=== Section Start ===

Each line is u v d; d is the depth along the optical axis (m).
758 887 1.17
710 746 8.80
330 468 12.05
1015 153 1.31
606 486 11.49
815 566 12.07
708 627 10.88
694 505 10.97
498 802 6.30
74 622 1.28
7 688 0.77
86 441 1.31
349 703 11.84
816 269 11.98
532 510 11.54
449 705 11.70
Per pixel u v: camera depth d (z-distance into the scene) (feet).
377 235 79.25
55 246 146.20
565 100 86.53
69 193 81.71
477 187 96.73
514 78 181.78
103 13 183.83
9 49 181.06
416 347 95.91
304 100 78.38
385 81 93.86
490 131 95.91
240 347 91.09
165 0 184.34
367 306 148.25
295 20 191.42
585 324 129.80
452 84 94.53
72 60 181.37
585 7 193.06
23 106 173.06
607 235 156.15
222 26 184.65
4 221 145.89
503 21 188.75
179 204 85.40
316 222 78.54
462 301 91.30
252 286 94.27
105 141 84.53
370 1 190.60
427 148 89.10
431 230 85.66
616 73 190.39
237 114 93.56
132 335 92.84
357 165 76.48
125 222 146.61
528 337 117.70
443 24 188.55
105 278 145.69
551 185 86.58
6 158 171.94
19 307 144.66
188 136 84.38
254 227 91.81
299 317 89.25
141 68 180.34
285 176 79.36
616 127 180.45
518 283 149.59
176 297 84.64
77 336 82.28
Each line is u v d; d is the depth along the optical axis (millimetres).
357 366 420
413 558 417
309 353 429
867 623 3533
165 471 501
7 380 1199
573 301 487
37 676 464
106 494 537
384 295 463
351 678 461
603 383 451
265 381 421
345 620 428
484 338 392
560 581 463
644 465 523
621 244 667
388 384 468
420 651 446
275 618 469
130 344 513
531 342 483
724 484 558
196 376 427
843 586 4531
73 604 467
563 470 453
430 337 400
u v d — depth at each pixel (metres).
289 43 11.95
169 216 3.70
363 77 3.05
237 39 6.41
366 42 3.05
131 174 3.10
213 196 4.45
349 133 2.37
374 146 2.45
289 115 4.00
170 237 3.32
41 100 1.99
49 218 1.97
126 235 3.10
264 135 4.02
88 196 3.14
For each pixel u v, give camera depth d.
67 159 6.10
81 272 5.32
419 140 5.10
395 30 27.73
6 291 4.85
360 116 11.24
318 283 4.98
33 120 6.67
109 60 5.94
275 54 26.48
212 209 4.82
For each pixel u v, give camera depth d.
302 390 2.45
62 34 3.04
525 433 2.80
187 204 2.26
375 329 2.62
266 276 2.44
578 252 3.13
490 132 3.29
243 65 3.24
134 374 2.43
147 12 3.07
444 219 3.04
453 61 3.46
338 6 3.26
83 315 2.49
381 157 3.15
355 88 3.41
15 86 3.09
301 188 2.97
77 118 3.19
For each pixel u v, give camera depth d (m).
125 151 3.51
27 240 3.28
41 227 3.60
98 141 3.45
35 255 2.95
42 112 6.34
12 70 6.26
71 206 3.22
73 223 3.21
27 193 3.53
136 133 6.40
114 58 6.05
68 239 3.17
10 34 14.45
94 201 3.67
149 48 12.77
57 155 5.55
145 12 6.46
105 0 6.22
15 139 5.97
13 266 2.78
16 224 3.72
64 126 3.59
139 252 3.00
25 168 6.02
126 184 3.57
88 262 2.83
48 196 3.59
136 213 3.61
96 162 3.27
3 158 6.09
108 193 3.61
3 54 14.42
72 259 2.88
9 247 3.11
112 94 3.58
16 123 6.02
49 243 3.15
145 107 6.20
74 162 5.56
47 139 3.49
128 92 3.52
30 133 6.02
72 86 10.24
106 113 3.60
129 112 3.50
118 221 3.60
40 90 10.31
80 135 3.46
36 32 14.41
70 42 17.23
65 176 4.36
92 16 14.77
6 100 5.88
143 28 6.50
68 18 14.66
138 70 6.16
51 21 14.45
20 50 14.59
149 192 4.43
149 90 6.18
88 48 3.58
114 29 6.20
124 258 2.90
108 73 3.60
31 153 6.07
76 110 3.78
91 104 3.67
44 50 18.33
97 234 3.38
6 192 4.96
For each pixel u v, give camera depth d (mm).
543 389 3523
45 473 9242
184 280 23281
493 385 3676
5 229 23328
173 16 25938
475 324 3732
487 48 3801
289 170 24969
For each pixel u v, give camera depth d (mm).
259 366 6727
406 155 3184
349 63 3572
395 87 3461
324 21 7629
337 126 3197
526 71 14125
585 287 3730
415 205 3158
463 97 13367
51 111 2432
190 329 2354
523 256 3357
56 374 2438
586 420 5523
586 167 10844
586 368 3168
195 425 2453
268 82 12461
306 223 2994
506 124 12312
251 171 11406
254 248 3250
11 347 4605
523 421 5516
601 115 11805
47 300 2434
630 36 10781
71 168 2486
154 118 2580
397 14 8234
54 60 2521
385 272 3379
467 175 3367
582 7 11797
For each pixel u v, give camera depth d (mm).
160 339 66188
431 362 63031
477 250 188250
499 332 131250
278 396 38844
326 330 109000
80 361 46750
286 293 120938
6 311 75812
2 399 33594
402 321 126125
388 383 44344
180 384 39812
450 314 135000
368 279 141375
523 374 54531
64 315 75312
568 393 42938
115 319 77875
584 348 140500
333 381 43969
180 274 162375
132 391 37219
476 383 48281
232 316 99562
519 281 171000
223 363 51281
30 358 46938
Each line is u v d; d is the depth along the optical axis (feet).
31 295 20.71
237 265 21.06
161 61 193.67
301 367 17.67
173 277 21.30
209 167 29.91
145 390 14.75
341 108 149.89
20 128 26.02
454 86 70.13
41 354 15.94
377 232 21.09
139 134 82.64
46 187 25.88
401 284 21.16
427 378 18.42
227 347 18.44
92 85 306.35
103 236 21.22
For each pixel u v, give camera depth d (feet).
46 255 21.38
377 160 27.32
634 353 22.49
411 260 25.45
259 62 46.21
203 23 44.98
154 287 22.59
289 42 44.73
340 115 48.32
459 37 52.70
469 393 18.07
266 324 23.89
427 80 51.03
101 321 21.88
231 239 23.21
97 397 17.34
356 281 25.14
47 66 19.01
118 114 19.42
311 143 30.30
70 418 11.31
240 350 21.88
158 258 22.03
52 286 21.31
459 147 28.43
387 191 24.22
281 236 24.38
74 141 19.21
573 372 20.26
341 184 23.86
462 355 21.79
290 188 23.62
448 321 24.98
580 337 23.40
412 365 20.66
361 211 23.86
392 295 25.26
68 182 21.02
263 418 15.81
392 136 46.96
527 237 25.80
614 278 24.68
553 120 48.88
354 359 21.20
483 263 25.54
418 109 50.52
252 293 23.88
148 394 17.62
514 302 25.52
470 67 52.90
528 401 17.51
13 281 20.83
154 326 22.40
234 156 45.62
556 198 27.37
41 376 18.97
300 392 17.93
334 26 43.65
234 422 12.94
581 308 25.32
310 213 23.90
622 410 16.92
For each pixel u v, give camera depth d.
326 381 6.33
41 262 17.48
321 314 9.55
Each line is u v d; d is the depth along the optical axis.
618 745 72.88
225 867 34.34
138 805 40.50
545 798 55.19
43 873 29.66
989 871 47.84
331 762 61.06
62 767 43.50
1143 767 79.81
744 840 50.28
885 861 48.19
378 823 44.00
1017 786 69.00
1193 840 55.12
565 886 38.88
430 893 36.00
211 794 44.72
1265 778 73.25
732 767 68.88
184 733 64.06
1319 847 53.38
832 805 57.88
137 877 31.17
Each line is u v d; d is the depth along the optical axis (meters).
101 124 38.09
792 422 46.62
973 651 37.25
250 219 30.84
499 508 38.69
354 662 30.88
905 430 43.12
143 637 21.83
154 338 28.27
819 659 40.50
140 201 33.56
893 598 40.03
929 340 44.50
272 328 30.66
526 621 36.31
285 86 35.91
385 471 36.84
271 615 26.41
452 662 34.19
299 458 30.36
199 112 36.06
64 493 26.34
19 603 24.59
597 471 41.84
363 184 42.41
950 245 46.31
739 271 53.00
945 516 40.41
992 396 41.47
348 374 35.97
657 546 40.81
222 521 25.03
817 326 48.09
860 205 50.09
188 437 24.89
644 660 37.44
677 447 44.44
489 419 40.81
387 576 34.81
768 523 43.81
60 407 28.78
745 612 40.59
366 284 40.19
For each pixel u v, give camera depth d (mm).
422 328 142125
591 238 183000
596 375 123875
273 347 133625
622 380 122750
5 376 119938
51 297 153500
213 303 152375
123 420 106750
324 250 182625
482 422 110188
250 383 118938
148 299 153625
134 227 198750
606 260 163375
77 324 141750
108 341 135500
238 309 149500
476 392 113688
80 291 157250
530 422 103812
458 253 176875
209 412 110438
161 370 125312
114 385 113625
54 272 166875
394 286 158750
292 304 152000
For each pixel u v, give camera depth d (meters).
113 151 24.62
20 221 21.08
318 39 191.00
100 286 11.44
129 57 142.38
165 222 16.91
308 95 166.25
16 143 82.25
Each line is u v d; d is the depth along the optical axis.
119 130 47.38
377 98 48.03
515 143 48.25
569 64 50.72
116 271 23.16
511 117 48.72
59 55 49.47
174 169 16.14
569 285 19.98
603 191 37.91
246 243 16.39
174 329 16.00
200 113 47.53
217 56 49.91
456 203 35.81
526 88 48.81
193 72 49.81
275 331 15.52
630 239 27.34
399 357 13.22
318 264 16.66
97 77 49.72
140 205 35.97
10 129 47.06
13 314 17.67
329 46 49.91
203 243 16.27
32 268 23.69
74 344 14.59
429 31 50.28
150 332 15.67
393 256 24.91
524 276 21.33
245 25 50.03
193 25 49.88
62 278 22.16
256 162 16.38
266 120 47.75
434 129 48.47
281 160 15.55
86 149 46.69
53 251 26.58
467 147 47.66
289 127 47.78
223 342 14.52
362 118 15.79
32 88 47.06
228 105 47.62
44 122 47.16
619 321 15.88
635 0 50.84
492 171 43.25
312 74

=== Section End ===

■ WHAT THE EXERCISE ASKS
The expected output is exactly the lines of the listing above between the line holding "395 30 27.73" and the line holding "385 272 3379", inclusive.

■ RESPONSE AREA
395 30 27.73
6 291 4.85
360 116 11.24
318 283 4.98
33 120 6.67
109 60 5.94
275 54 26.48
212 209 4.82
For each pixel u v, give camera depth d.
302 390 2.45
62 34 3.04
525 433 2.80
187 204 2.26
375 329 2.62
266 276 2.44
578 252 3.13
490 132 3.29
243 65 3.24
134 374 2.43
147 12 3.07
444 219 3.04
453 61 3.46
338 6 3.26
83 315 2.49
381 157 3.15
355 88 3.41
15 86 3.09
301 188 2.97
77 118 3.19
For each pixel u v, give camera depth d (m).
125 151 3.51
27 240 3.28
41 227 3.60
98 141 3.45
35 255 2.95
42 112 6.34
12 70 6.26
71 206 3.22
73 223 3.21
27 193 3.53
136 133 6.40
114 58 6.05
68 239 3.17
10 34 14.45
94 201 3.67
149 48 12.77
57 155 5.55
145 12 6.46
105 0 6.22
15 139 5.97
13 266 2.78
16 224 3.72
64 126 3.59
139 252 3.00
25 168 6.02
126 184 3.57
88 262 2.83
48 196 3.59
136 213 3.61
96 162 3.27
3 158 6.09
108 193 3.61
3 54 14.42
72 259 2.88
9 247 3.11
112 94 3.58
16 123 6.02
49 243 3.15
145 107 6.20
74 162 5.56
47 139 3.49
128 92 3.52
30 133 6.02
72 86 10.24
106 113 3.60
129 112 3.50
118 221 3.60
40 90 10.31
80 135 3.46
36 32 14.41
70 42 17.23
65 176 4.36
92 16 14.77
6 100 5.88
143 28 6.50
68 18 14.66
138 70 6.16
51 21 14.45
20 50 14.59
149 192 4.43
149 90 6.18
88 48 3.58
114 29 6.20
124 258 2.90
108 73 3.60
31 153 6.07
76 110 3.78
91 104 3.67
44 50 18.33
97 234 3.38
6 192 4.96
For each pixel u v, give camera depth d (mm).
543 389 3523
45 473 9242
184 280 23281
493 385 3676
5 229 23328
173 16 25938
475 324 3732
487 48 3801
289 170 24969
For each pixel u v, give camera depth d (mm).
259 366 6727
406 155 3184
349 63 3572
395 87 3461
324 21 7629
337 126 3197
526 71 14125
585 287 3730
415 205 3158
463 97 13367
51 111 2432
190 329 2354
523 256 3357
56 374 2438
586 420 5523
586 167 10844
586 368 3168
195 425 2453
268 82 12461
306 223 2994
506 124 12312
251 171 11406
254 248 3250
11 347 4605
523 421 5516
601 115 11805
47 300 2434
630 36 10781
71 168 2486
154 118 2580
397 14 8234
54 60 2521
385 272 3379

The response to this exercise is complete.